Recent studies have suggested that in most of inflammatory and autoimmune diseases, the activation of GITR-GITRL pathway promotes leucocyte extravasation, increases T lymphocyte activation, and partially reverses the immunosuppressive function of Treg [2628]. Several lines of evidence support the notion that the insufficiency or dysfunction of Treg may contribute to the breakdown of immune tolerance, leading to the procession of autoimmune diseases along with the interruption of immune homeostasis [2931]. Since previous studies have reported that the numbers of Treg are positively correlated with higher grade of infiltration at the salivary glands in pSS [32], we speculate that GITR/GITRL activation may participate in pSS pathogenesis by inhibiting Treg immunosuppressive activity and increasing T lymphocyte activation.

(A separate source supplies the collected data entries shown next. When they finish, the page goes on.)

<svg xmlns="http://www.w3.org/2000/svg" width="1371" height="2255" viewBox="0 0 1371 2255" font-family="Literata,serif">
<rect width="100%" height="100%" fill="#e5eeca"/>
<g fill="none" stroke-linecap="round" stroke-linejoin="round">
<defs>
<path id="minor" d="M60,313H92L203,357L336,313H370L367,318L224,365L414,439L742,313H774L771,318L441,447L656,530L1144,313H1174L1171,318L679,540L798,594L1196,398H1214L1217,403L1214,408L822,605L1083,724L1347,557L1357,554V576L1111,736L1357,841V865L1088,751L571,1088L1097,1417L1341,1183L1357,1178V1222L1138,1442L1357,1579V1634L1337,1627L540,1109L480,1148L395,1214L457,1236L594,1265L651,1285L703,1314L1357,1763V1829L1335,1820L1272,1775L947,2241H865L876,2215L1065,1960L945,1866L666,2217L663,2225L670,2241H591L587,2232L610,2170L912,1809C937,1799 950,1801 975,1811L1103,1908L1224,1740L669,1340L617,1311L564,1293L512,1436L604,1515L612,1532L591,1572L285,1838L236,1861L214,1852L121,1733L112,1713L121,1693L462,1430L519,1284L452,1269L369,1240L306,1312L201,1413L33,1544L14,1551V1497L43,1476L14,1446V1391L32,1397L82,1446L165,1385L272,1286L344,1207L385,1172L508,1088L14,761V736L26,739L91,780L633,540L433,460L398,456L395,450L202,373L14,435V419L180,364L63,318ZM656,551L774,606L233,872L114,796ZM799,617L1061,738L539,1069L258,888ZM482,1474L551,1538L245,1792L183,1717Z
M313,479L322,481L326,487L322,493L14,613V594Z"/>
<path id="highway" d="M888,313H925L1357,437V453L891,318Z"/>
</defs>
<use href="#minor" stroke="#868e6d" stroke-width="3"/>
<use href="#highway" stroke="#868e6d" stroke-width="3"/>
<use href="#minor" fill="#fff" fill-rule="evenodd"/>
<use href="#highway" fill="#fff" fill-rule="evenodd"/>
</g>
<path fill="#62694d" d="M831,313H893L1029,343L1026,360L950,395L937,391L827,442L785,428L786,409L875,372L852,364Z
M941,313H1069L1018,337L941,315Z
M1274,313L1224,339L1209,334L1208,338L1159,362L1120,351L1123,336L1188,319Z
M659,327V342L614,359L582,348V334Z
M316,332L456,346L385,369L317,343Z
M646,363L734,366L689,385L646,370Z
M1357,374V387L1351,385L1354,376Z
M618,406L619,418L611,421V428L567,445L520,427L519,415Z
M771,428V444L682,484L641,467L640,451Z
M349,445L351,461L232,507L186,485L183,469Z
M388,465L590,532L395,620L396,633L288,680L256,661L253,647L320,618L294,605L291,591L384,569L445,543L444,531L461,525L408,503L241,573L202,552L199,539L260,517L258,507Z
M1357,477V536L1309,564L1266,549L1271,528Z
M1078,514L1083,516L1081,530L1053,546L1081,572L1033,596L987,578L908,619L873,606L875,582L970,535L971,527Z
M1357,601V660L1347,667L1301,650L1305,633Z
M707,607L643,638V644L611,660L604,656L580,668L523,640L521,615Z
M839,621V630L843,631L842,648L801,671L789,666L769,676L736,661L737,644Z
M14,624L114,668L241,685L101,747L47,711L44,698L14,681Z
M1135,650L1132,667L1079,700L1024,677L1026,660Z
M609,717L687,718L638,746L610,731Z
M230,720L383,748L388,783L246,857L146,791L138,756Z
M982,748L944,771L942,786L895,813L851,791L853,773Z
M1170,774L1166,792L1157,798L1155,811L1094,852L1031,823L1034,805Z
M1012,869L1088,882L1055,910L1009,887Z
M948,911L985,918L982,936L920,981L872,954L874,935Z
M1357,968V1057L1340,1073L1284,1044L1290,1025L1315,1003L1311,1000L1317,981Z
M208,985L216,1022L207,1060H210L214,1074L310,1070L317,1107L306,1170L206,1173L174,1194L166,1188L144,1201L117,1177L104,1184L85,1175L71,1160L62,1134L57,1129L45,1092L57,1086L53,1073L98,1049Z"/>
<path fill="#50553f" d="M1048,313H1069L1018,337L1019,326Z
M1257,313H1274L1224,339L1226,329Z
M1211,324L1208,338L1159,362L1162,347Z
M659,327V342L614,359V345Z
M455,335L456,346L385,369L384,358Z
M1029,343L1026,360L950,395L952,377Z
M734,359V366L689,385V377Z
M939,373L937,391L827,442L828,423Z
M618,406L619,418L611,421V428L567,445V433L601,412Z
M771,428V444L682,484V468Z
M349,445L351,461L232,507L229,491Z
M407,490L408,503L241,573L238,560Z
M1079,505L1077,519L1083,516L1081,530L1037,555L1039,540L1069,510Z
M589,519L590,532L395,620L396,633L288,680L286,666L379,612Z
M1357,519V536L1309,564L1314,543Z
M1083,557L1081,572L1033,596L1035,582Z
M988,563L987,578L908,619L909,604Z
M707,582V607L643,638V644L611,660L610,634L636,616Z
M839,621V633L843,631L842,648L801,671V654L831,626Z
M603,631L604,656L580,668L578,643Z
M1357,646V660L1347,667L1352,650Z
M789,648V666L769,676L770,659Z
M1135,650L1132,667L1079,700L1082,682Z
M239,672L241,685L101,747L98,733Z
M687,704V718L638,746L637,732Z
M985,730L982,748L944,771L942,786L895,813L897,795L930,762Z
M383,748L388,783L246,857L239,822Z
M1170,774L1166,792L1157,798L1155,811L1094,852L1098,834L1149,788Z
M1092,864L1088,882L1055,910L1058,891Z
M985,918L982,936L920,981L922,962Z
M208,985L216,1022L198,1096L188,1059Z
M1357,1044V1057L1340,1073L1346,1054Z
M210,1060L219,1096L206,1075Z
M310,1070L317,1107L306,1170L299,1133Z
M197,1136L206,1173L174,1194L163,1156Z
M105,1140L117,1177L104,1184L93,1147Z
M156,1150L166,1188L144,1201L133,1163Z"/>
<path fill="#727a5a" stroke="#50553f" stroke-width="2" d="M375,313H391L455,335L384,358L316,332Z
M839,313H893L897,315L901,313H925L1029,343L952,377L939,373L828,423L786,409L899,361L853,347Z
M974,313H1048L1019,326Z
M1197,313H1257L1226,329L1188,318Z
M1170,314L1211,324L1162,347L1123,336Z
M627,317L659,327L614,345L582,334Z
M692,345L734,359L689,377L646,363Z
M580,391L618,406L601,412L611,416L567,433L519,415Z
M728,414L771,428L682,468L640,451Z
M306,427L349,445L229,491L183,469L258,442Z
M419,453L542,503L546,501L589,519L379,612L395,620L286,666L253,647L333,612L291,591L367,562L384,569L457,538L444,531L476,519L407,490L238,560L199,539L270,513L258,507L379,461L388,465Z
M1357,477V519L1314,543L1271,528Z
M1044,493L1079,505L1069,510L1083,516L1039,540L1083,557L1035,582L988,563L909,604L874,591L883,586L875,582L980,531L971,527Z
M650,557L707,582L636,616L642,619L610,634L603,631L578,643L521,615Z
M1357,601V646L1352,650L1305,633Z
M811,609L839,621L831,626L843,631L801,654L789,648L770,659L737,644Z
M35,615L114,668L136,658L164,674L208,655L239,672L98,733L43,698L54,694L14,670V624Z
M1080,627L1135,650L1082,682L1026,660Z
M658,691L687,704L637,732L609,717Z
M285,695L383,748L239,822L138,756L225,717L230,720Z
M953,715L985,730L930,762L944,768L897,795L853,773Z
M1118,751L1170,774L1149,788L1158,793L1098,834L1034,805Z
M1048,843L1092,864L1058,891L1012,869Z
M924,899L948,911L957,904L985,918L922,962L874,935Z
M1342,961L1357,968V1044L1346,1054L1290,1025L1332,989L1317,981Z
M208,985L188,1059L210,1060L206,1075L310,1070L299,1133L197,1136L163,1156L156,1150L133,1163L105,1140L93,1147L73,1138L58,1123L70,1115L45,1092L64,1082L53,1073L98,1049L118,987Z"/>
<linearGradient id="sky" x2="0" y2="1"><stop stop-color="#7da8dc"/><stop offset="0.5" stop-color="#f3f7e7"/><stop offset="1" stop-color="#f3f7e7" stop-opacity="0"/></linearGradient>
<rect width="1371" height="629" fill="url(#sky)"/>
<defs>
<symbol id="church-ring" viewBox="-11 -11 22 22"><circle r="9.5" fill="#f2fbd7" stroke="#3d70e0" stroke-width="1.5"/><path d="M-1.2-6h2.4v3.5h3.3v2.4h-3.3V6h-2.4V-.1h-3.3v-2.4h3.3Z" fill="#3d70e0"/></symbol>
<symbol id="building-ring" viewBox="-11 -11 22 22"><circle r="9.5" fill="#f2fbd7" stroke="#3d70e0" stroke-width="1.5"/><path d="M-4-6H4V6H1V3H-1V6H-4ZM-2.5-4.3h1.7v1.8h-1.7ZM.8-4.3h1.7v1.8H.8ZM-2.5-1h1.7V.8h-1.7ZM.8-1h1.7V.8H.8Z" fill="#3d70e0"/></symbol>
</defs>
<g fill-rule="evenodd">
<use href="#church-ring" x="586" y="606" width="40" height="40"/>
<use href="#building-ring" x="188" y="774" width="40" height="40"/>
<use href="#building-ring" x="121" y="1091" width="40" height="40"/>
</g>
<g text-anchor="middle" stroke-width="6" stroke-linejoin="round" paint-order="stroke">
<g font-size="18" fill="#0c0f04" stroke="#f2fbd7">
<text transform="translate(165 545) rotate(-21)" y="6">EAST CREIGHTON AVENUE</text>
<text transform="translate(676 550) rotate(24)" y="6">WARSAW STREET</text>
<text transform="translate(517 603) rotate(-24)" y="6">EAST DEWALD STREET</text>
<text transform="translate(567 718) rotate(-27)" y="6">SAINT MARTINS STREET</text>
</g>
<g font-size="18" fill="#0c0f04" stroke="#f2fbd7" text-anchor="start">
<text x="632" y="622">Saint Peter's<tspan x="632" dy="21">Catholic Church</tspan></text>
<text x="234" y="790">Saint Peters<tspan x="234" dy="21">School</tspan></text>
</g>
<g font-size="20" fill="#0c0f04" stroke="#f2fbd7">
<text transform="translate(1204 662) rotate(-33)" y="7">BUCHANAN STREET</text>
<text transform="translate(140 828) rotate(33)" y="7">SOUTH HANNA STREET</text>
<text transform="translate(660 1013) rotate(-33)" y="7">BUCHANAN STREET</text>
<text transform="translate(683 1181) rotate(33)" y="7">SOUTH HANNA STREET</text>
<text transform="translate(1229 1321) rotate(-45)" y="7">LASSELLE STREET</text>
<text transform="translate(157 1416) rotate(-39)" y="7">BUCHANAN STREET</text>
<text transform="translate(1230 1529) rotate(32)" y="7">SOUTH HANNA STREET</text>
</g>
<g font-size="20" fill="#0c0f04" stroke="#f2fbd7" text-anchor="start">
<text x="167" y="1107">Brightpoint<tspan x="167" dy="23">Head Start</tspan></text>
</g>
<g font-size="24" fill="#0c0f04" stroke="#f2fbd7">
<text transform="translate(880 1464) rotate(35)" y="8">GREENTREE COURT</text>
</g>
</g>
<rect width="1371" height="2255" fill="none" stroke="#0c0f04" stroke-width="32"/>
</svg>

It has been reported that signaling downstream of GITR/GITRL pathway results in the activation of NF-κB as well as the members of the MAPK pathway including p38, JNK, and ERK [1, 3, 33], which in turn enhances T cell survival by upregulating IL-2Ra, IL-2, and IFN-γ [3]. Further studies are warranted to investigate how GITR/GITRL pathway modulates the homeostatic regulation of Treg/Th17 cells during the pathogenesis of autoimmune diseases.

In this study, we have demonstrated a close correlation of serum elevated GITRL and sGITR with the increased degree of lymphocytic infiltration in patients with pSS. Moreover, GITR and GITRL were readily detected in the lymphocytic foci and periductal areas of the LSGs. In contrast, the LSGs of healthy control subjects did not express GITR or GITRL. Moreover, we have further detected a sharp decrease of the stimulated salivary flow in the pSS patients with glandular cells positively stained for GITRL (data not shown). Our findings suggest that GITR and GITRL may play an important role in the sialadenitis suffered by patients with pSS. In addition, our investigations have revealed a close correlation of circulating sGITR and GITRL levels with the disease activity and severity in pSS patients. Our data have clearly shown that serum levels of sGITR and GITRL positively correlate with ESR and IgG, and exhibit elevation in the groups with extra-glandular manifestations as well as abnormal laboratory parameters such as ANA, CRP, IgM, IgA, and WBC. We provide new evidence indicating involvement of GITR/GITRL overactivation in the disease pathophysiology of pSS, which may serve as a new biomarker to assess the disease activity and severity of pSS.

5. Conclusion

Our findings indicate the possible involvement of GITR-GITRL pathway in the pathogenesis of pSS. Further investigations on the systemic and localized effects of GITR and GITRL in pSS may facilitate the development of targeting this molecule pathway for the treatment of pSS.

Conflict of Interests

The authors declare that they have no financial and personal relationships with other people or organizations that can inappropriately influence their work, and there is no professional or other personal interest of any product, service and/or company that influence them.

Acknowledgments

This work was supported by the National Natural Science Foundation of China (NSFC no. 30701129, NSFC no. 30901332, NSFC no. 81172845, NSFC no. 81273294), the Natural Science Foundation of Jiangsu Province (no. BK2011851, no. BK2012875), the National “Eleven, Five” Science and Technology Support Program (no. 2008BAI59B03), and a Project Funded by the Priority Academic Program Development of Jiangsu Higher Education Institutions (PAPD).